Friday, October 13, 2006

Conversations with Valdis: Part 4

Continuing from the last post, Valdis Krebs talks more about his process for social network analysis. Here he explains more about some of the metrics.

Centrality

Valdis explains that centrality metrics include scores for "degrees" and "betweeness." "Degrees" tells you the number of steps that one person would have to take to connect to someone else. "This measure tells you the least about what's going on in a network," says Valdis, "but it is a simple way of measuring activity. If I have 10 connections, and you have two, it means that I am more active in the network. Unfortunately, this is not particularly valuable information on its own."

Betweeness

Betweenness is a measure that can be the most revealing about the largest number of issues. Valdis says, "It uncovers the role of connector that Gladwell talked about. If you have a high "betweeness" score, you're connecting parts of the network that wouldn't be connected otherwise.

Someone with such a score can be a broker and very valuable to the network. On the other hand, if brokering is too much work, he or she can be a bottleneck and detrimental to the network.

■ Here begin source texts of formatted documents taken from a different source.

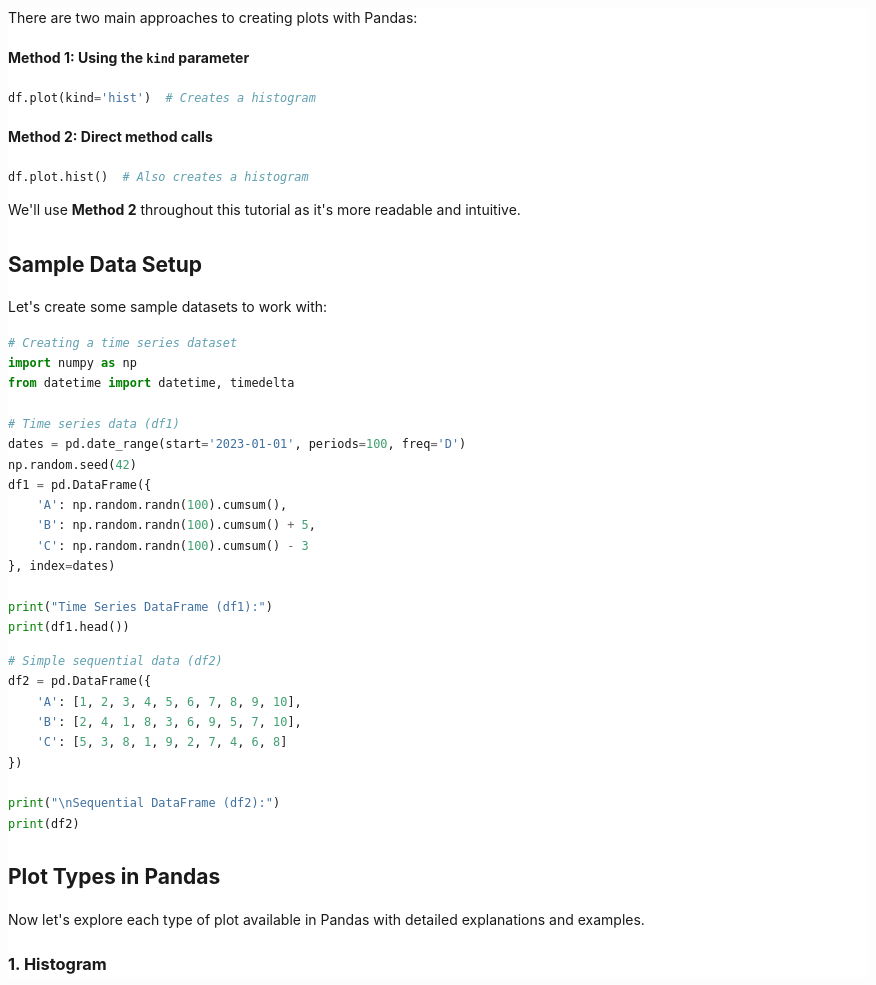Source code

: There are two main approaches to creating plots with Pandas:

#### Method 1: Using the `kind` parameter
```python
df.plot(kind='hist')  # Creates a histogram
```

#### Method 2: Direct method calls
```python
df.plot.hist()  # Also creates a histogram
```

We'll use **Method 2** throughout this tutorial as it's more readable and intuitive.

## Sample Data Setup

Let's create some sample datasets to work with:

```python
# Creating a time series dataset
import numpy as np
from datetime import datetime, timedelta

# Time series data (df1)
dates = pd.date_range(start='2023-01-01', periods=100, freq='D')
np.random.seed(42)
df1 = pd.DataFrame({
    'A': np.random.randn(100).cumsum(),
    'B': np.random.randn(100).cumsum() + 5,
    'C': np.random.randn(100).cumsum() - 3
}, index=dates)

print("Time Series DataFrame (df1):")
print(df1.head())
```

```python
# Simple sequential data (df2)
df2 = pd.DataFrame({
    'A': [1, 2, 3, 4, 5, 6, 7, 8, 9, 10],
    'B': [2, 4, 1, 8, 3, 6, 9, 5, 7, 10],
    'C': [5, 3, 8, 1, 9, 2, 7, 4, 6, 8]
})

print("\nSequential DataFrame (df2):")
print(df2)
```

## Plot Types in Pandas

Now let's explore each type of plot available in Pandas with detailed explanations and examples.

### 1. Histogram
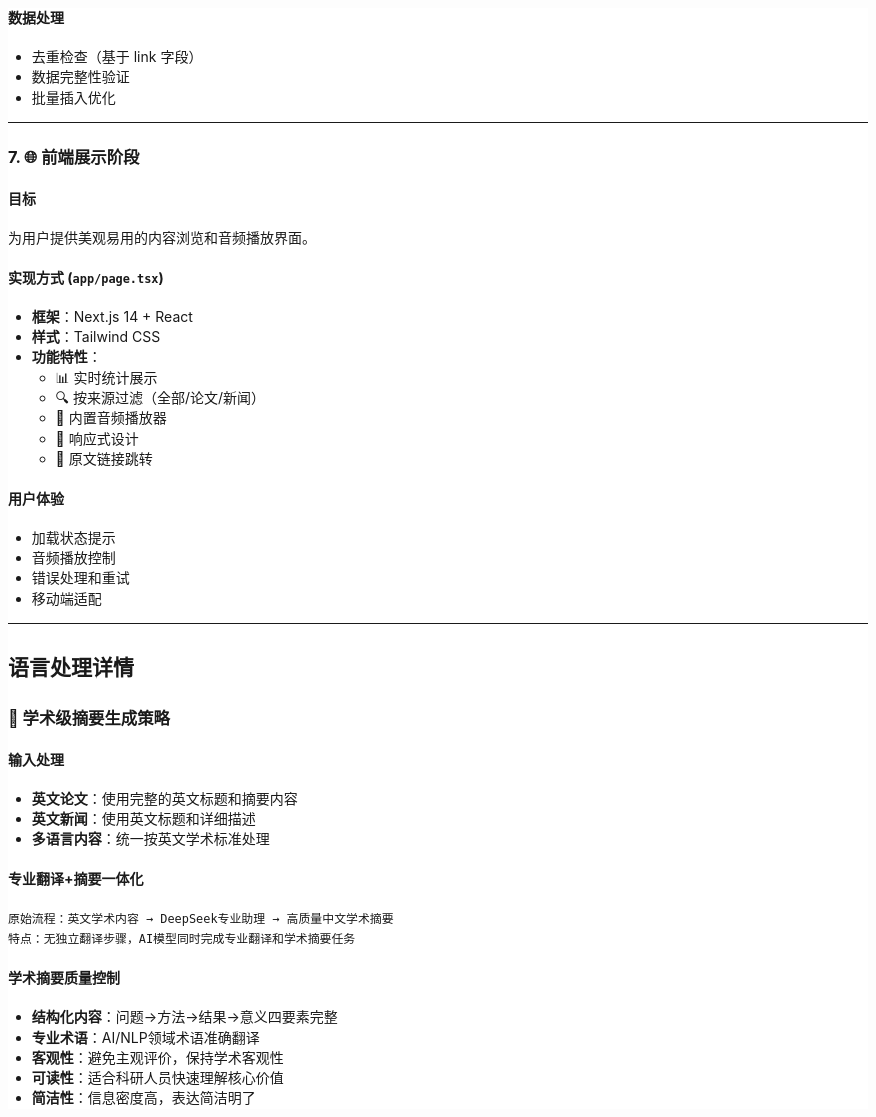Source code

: #### **数据处理**
- 去重检查（基于 link 字段）
- 数据完整性验证
- 批量插入优化

---

### 7. 🌐 前端展示阶段

#### **目标**
为用户提供美观易用的内容浏览和音频播放界面。

#### **实现方式** (`app/page.tsx`)
- **框架**：Next.js 14 + React
- **样式**：Tailwind CSS
- **功能特性**：
  - 📊 实时统计展示
  - 🔍 按来源过滤（全部/论文/新闻）
  - 🎵 内置音频播放器
  - 📱 响应式设计
  - 🔗 原文链接跳转

#### **用户体验**
- 加载状态提示
- 音频播放控制
- 错误处理和重试
- 移动端适配

---

## 语言处理详情

### 📝 学术级摘要生成策略

#### **输入处理**
- **英文论文**：使用完整的英文标题和摘要内容
- **英文新闻**：使用英文标题和详细描述
- **多语言内容**：统一按英文学术标准处理

#### **专业翻译+摘要一体化**
```
原始流程：英文学术内容 → DeepSeek专业助理 → 高质量中文学术摘要
特点：无独立翻译步骤，AI模型同时完成专业翻译和学术摘要任务
```

#### **学术摘要质量控制**
- **结构化内容**：问题→方法→结果→意义四要素完整
- **专业术语**：AI/NLP领域术语准确翻译
- **客观性**：避免主观评价，保持学术客观性
- **可读性**：适合科研人员快速理解核心价值
- **简洁性**：信息密度高，表达简洁明了
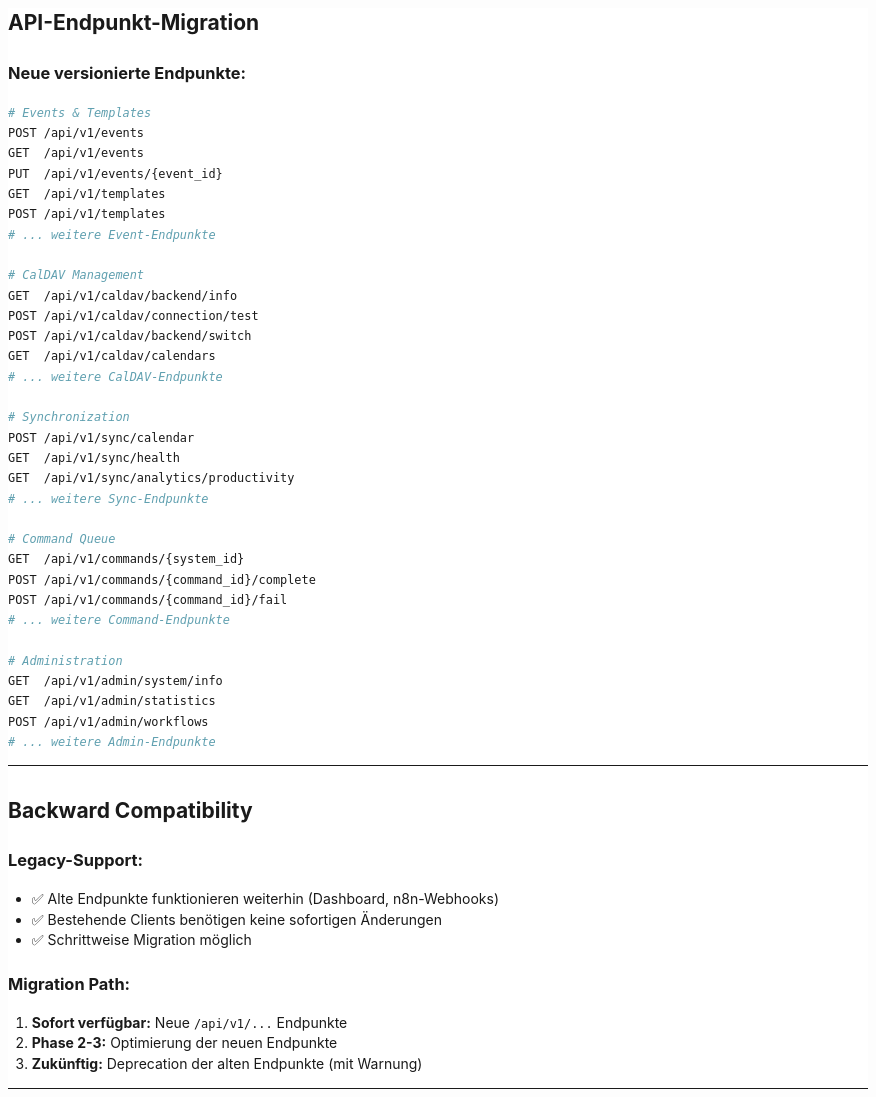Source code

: 
## **API-Endpunkt-Migration**

### **Neue versionierte Endpunkte:**
```bash
# Events & Templates
POST /api/v1/events
GET  /api/v1/events
PUT  /api/v1/events/{event_id}
GET  /api/v1/templates
POST /api/v1/templates
# ... weitere Event-Endpunkte

# CalDAV Management
GET  /api/v1/caldav/backend/info
POST /api/v1/caldav/connection/test
POST /api/v1/caldav/backend/switch
GET  /api/v1/caldav/calendars
# ... weitere CalDAV-Endpunkte

# Synchronization
POST /api/v1/sync/calendar
GET  /api/v1/sync/health
GET  /api/v1/sync/analytics/productivity
# ... weitere Sync-Endpunkte

# Command Queue
GET  /api/v1/commands/{system_id}
POST /api/v1/commands/{command_id}/complete
POST /api/v1/commands/{command_id}/fail
# ... weitere Command-Endpunkte

# Administration
GET  /api/v1/admin/system/info
GET  /api/v1/admin/statistics
POST /api/v1/admin/workflows
# ... weitere Admin-Endpunkte
```

---

## **Backward Compatibility**

### **Legacy-Support:**
- ✅ Alte Endpunkte funktionieren weiterhin (Dashboard, n8n-Webhooks)
- ✅ Bestehende Clients benötigen keine sofortigen Änderungen
- ✅ Schrittweise Migration möglich

### **Migration Path:**
1. **Sofort verfügbar:** Neue `/api/v1/...` Endpunkte
2. **Phase 2-3:** Optimierung der neuen Endpunkte
3. **Zukünftig:** Deprecation der alten Endpunkte (mit Warnung)

---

Brokers have a lot of power and control over what flows within the network because everyone has to go through them. It can be a good thing -- helpful -- or a bad thing -- misuse power or if you quit, the company's screwed for information flow."

Closeness

Closeness measures "how close is one node to all other nodes -- how quickly can this node reach other nodes in the minimum number of steps. People talk about six degrees of separation. There really are only two that are valuable -- three at the most." Valdis gave an excellent example of this in our first conversation.

Power


Valdis created a new metric to help the others make more sense as a group. "The last metric is Power -- a combination of Betweenness and Closeness. do you have quick have quick access to everyone else, and does you need anyone else -=- location, location, location -- in real estate, the value is geographical -- want to be at a good intersection, near good schools, good neighborthood, etc.

Valdis concluded, "In the network, it's about who you're connected to and who they're connected to that measures your power. Access plus control."